» SOURCE TEXT
******************************
A survey of more than 1,000 merchants has found that India’s low use of digital payments is not due to inadequate availability of options but because of low demand due to factors such as “a perceived lack [of] customers wanting to pay digitally and concerns that records of mobile payments might increase tax liability”.
Despite efforts to propel the adoption of digital payments, such as the creation of India Stack, which uses Aadhaar to make transactions cheaper and efficient and a government-supported unified payment interface, the “the cash-to-GDP ratio was already back to pre-demonetisation levels by May 2018,” the March 2019 study noted.
Conducted by the University of California, the study focused on digital adoption by small-scale fixed store merchants in Jaipur, Rajasthan. It surveyed 1,003 fixed store merchants or “businesses conducting enterprise activities outside the household but within permanent structures” between August 2017 and September 2017, following a census listing that identified 6,011 households and enterprises in Jaipur. It did not include street vendors, home-based business and service providers.
Catalyst, an initiative funded by the United States Agency for International Development under mSTAR or the Mobile Solutions Technical Assistance and Research programme to increase adoption of digital payments in India, collected the data.
******************************
» DATASET

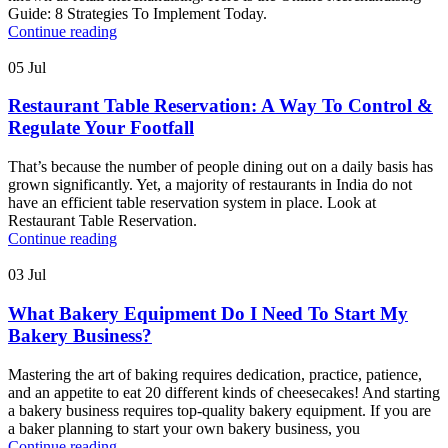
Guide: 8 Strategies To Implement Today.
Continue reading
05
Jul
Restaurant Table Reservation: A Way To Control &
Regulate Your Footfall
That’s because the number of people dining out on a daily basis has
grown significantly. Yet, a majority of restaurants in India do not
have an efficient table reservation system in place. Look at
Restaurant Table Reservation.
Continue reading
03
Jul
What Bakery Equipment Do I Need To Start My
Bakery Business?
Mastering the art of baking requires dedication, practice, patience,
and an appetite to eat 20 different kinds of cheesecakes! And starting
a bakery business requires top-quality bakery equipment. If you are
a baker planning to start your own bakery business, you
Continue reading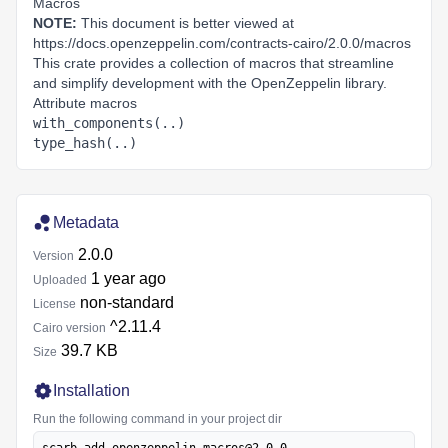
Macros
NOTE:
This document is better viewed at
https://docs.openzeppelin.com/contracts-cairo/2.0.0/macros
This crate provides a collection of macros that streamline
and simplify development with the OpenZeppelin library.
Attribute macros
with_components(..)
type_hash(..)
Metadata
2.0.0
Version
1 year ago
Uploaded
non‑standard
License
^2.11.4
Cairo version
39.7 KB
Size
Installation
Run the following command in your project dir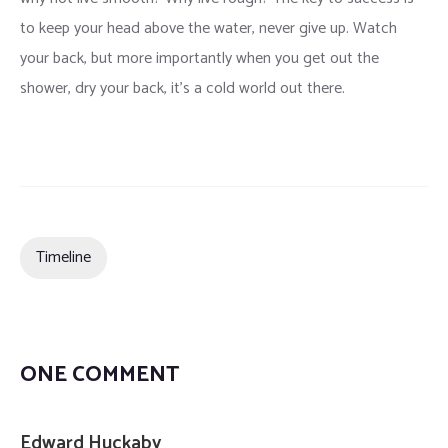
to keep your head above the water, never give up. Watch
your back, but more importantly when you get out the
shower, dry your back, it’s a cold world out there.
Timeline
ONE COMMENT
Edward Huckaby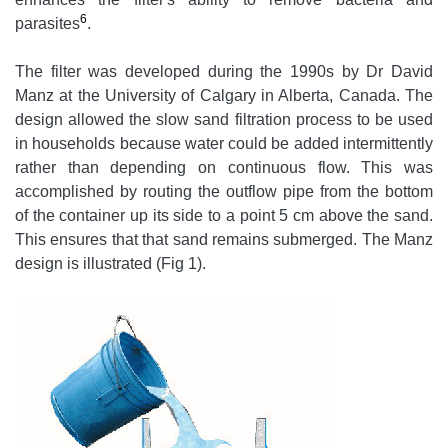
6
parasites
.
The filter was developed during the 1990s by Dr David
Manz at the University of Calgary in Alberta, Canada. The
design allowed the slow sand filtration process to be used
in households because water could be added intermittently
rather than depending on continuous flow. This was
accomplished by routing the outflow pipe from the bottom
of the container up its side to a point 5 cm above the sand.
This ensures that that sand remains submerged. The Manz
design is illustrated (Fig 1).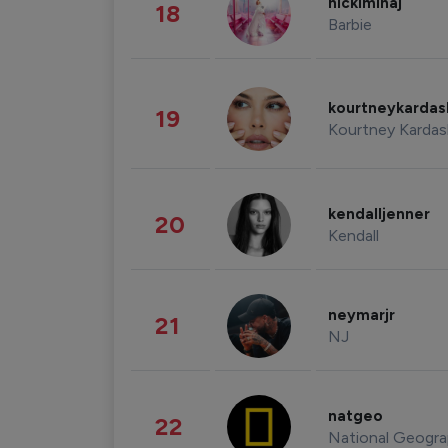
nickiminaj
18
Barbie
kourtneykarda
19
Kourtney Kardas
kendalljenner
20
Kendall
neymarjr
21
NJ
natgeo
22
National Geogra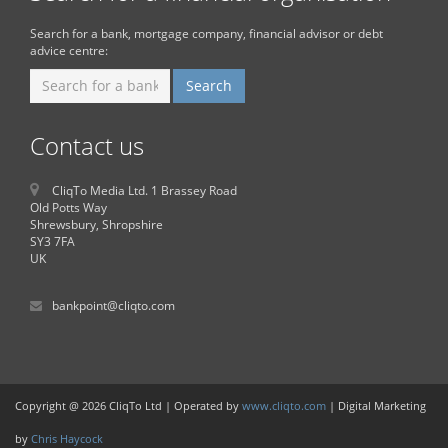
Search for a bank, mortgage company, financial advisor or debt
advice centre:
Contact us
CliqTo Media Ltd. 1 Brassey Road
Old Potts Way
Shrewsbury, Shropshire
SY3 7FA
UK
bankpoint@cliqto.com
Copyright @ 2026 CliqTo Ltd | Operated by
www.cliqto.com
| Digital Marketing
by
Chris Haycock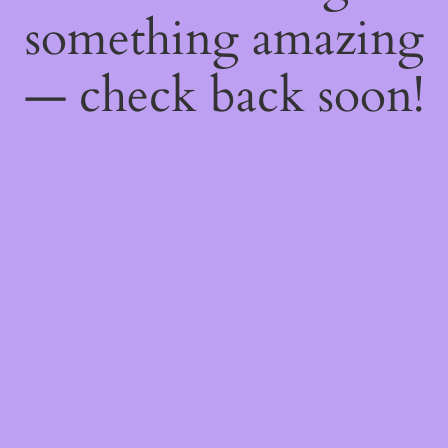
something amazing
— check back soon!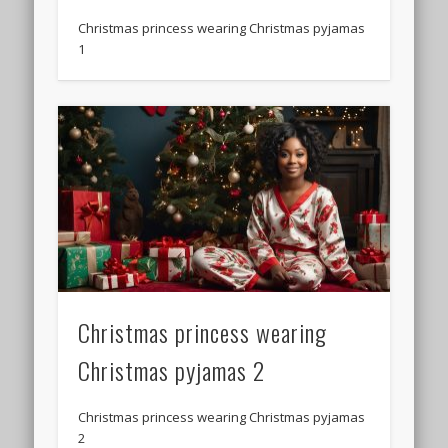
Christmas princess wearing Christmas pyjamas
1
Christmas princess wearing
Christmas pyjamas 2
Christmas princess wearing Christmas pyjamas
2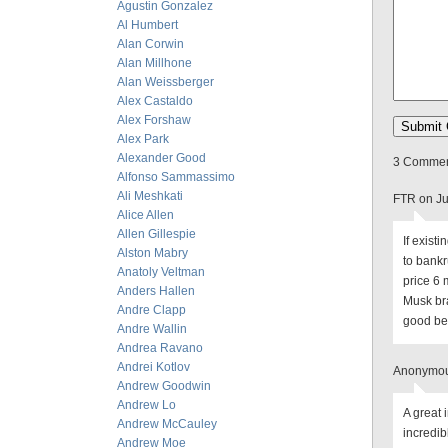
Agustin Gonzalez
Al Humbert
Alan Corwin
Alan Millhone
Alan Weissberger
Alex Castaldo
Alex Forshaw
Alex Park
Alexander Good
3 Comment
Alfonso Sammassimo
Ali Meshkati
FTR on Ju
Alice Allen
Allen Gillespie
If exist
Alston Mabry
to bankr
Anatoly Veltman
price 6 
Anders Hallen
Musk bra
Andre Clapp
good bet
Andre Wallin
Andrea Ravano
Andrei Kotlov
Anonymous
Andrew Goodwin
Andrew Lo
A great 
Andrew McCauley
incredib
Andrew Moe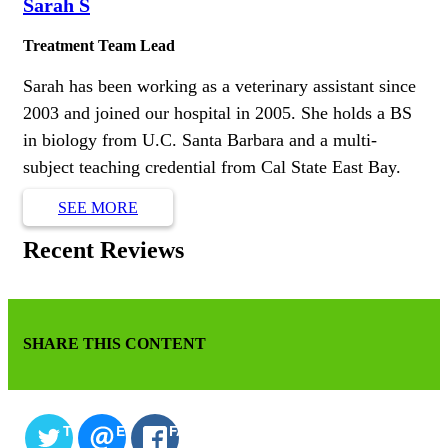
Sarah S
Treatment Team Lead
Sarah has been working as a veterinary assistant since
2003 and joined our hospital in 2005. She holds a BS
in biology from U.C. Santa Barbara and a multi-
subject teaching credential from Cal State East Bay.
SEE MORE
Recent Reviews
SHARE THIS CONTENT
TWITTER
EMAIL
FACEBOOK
******************************
» TASKS TO COMPLETE
1. In the survey text, which initiative collected the data for the study?
2. Transcribe the passage of the survey text that begins at the words "Despite efforts to" and stops after "2019 study noted.".

» RESULTS OF THE TASKS
1. Catalyst, an initiative funded by the United States Agency for International Development under the mSTAR programme, collected the data.

2.
Despite efforts to propel the adoption of digital payments, such as the creation of India Stack, which uses Aadhaar to make transactions cheaper and efficient and a government-supported unified payment interface, the “the cash-to-GDP ratio was already back to pre-demonetisation levels by May 2018,” the March 2019 study noted.